The Olympic Games create legends. It's why the spirit of the Games is such a real and powerful thing. Among us walk men and women who have done extraordinary things.
A select few of of these Olympic legends are something even more. They are, truly, heroes.
Dr. Sammy Lee is a hero, and the city of Los Angeles paid tribute to him Thursday in a ceremony that served as a vivid reminder of the pull of the Olympics, the city dedicating a square in his honor while the incredible story of his life and achievements were told anew, a story that -- no matter how many times it is related -- deserves to be told and told some more, and for two very good reasons:
Not that there could possibly be any doubt on the matter but Sammy Lee, who just turned 90 years old, deserves to know while he's still with us that he is one of the all-time greats. And children everywhere ought to know how a man like Sammy Lee has lived; he has embraced life to its fullest.
"Sammy Lee is a great American," Herb Wesson, who is a member of the Los Angeles city council, said, and that's not bluster. That's truth talking.
Sammy Lee is a two-time gold medalist in diving, in 1948 in London and in 1952 in Helsinki.
He is the first American of Asian descent to win an Olympic gold medal. He is the first person of color to win a medal in diving. He is the first man to win back-to-back gold medals in Olympic platform diving.
Sammy Lee is an authentic American through and through -- he wore a red, white and blue blow tie to Thursday's ceremony -- who grew up Asian in California during years when being Asian in California held very different challenges than now.
When Sammy was growing up, non-whites could use the pool where he practiced one day a week, on Wednesdays only. And then, as he has told it, the pool would be emptied after the non-whites used it, and fresh water was brought in the next day.
When the pool was off-limits, Sammy practiced by jumping into a sand pile.
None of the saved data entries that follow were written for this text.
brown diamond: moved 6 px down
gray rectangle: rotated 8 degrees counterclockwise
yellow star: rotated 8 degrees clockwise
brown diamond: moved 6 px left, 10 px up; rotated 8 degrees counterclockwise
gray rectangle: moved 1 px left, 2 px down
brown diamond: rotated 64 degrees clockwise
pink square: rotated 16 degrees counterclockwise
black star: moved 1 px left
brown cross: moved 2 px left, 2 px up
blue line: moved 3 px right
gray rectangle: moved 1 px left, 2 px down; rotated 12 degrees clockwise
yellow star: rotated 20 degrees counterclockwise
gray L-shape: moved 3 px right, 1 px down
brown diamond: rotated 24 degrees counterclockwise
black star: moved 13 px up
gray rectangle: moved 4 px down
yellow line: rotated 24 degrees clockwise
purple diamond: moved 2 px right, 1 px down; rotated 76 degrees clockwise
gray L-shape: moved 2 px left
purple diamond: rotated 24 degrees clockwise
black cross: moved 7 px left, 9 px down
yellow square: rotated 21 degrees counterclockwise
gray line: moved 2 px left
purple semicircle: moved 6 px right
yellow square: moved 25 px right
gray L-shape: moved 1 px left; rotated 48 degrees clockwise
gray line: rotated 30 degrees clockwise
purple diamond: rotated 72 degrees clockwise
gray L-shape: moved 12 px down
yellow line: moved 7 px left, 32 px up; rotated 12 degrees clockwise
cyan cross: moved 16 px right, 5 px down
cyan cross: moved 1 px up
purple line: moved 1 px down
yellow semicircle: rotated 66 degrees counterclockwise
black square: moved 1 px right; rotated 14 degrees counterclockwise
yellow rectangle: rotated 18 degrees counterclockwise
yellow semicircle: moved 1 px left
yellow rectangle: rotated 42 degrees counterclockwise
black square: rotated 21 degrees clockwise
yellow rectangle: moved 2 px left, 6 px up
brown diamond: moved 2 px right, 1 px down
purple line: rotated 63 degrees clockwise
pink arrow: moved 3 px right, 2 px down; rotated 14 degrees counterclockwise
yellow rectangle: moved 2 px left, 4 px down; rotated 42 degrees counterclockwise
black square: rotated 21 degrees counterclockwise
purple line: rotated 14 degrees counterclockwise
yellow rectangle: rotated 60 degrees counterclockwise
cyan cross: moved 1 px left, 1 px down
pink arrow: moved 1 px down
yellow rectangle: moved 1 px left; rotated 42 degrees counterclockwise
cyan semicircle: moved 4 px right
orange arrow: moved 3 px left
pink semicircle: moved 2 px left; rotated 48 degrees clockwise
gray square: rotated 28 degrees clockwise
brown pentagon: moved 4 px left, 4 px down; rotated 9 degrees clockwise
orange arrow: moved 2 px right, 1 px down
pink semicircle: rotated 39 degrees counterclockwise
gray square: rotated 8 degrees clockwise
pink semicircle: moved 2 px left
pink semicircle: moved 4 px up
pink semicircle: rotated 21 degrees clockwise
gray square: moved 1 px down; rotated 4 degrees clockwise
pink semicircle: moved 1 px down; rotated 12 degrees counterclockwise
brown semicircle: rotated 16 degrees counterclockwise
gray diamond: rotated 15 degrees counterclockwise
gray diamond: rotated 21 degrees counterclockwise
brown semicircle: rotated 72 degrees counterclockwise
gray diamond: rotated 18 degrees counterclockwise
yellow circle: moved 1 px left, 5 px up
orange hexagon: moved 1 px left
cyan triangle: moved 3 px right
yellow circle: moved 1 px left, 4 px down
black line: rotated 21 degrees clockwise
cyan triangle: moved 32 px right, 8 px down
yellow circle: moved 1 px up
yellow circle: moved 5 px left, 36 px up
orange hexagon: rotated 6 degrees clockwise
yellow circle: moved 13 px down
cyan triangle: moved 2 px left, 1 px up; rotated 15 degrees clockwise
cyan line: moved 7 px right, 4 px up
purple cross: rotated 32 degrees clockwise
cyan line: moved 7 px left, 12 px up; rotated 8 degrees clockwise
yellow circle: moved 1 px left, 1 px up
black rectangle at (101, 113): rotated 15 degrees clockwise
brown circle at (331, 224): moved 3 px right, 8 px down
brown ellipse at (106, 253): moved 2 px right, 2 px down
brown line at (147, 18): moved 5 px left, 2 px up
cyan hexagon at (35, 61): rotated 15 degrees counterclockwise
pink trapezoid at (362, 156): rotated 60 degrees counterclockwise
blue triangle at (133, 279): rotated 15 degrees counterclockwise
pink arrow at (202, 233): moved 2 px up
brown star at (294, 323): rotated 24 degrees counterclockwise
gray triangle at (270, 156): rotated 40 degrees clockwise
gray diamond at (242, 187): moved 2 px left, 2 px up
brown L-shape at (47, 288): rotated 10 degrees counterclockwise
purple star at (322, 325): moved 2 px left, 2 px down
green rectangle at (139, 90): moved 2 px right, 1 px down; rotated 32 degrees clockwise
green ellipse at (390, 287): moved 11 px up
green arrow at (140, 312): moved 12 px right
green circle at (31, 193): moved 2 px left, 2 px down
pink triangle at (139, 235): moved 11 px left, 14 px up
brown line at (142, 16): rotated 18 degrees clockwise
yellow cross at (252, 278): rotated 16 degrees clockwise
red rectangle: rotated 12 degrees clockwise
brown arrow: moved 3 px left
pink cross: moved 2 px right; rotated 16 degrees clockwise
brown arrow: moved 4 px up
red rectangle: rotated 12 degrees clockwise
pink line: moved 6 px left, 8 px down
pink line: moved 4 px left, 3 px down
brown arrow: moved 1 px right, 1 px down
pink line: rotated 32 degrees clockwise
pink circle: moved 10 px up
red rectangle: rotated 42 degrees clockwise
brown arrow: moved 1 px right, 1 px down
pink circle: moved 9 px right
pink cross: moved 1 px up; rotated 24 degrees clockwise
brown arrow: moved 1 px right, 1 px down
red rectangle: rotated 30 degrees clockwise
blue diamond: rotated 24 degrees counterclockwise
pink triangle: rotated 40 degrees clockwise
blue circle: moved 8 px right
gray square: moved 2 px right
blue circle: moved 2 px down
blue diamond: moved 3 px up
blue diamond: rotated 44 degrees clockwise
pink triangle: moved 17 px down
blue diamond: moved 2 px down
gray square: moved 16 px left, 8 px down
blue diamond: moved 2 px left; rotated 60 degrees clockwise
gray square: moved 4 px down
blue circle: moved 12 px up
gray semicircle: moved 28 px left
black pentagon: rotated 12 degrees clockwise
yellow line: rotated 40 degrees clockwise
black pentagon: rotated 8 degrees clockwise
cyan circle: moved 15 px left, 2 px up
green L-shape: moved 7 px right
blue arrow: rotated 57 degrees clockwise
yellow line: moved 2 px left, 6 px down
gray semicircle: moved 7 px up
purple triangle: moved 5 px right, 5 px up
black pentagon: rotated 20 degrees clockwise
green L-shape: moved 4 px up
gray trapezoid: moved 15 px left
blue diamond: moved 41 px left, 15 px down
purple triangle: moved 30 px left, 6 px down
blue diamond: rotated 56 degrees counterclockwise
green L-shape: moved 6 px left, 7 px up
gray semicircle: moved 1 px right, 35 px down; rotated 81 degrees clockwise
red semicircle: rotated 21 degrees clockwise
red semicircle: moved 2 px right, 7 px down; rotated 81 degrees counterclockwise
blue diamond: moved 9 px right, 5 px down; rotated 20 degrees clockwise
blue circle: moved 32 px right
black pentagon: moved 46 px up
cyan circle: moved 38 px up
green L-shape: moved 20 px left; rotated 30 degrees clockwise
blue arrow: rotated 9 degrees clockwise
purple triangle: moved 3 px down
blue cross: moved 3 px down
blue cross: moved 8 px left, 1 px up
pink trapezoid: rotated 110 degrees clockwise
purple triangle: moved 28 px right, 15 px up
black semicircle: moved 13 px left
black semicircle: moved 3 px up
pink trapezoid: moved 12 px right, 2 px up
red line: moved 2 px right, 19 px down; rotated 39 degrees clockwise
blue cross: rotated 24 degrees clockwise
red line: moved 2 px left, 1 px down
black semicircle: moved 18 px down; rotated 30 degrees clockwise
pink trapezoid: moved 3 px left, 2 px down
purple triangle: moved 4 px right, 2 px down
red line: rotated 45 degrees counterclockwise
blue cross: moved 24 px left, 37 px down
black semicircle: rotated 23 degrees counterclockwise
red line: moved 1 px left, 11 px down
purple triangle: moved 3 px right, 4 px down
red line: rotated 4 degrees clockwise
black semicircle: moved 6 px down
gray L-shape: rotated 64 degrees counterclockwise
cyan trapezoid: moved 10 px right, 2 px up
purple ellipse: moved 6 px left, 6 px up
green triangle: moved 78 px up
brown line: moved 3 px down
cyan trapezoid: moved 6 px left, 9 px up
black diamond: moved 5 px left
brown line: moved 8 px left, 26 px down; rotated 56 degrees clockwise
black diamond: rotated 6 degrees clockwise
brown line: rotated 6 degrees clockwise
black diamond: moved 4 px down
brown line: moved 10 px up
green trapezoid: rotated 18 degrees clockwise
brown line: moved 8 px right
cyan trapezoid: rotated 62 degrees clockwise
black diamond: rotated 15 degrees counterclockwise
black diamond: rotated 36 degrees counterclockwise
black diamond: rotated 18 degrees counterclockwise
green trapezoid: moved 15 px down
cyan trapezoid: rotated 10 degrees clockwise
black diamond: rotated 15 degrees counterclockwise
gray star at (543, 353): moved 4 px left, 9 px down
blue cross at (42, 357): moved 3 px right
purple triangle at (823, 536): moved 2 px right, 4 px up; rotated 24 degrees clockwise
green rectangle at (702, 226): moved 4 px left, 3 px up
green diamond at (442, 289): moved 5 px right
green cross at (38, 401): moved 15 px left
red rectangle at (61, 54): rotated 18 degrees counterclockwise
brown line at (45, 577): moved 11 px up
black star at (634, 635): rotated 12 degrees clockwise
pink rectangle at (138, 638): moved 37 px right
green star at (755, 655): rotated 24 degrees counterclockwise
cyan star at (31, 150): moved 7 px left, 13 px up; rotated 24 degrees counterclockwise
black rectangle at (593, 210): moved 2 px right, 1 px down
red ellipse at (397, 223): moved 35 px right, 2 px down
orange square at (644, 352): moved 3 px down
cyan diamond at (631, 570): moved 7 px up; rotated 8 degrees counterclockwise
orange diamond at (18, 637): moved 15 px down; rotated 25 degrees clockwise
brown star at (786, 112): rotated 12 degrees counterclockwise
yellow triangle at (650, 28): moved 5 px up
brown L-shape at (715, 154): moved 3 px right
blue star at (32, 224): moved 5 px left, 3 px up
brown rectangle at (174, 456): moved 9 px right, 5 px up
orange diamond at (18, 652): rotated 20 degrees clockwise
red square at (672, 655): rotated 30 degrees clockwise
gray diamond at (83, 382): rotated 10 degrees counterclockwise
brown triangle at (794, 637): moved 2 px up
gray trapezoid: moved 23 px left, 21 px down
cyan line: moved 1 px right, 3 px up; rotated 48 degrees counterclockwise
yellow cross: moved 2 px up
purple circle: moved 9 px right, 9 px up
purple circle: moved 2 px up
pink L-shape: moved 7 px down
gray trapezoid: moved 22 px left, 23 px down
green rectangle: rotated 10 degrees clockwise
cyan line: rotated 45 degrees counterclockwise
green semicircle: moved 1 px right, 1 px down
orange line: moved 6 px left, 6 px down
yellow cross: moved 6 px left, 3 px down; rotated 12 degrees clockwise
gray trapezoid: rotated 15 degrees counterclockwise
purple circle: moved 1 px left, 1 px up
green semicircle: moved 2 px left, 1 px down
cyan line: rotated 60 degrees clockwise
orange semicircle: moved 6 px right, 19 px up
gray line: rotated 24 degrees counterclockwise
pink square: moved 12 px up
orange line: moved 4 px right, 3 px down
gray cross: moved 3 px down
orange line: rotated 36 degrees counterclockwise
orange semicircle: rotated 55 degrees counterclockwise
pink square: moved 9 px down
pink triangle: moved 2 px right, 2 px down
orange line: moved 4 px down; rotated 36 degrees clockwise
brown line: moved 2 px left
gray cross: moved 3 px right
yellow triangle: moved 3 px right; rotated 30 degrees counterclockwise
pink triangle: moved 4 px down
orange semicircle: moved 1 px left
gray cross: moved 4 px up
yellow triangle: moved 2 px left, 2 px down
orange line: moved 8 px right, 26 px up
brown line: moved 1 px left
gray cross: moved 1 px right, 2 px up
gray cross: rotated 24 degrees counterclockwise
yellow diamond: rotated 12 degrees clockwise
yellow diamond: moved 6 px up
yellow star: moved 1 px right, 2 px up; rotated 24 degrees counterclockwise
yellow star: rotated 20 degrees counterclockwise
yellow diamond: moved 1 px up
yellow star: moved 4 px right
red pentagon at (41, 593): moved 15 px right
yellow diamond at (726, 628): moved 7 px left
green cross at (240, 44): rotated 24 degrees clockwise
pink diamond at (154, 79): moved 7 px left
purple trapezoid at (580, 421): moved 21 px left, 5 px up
His break came when he was noticed by coach Jim Ryan, a bear of a man who stood 6-foot-4 and weighed 275 pounds. Ryan would take Sammy to the Los Angeles Athletic Club. Normally, the club was closed to minorities. But no one dared tell Jim Ryan that he couldn't bring Sammy Lee in with him.
Sammy had designs on the 1940 Olympics. But the war raging around the world meant no Games.
Maybe, Sammy thought, 1944. The war carried on. No Games.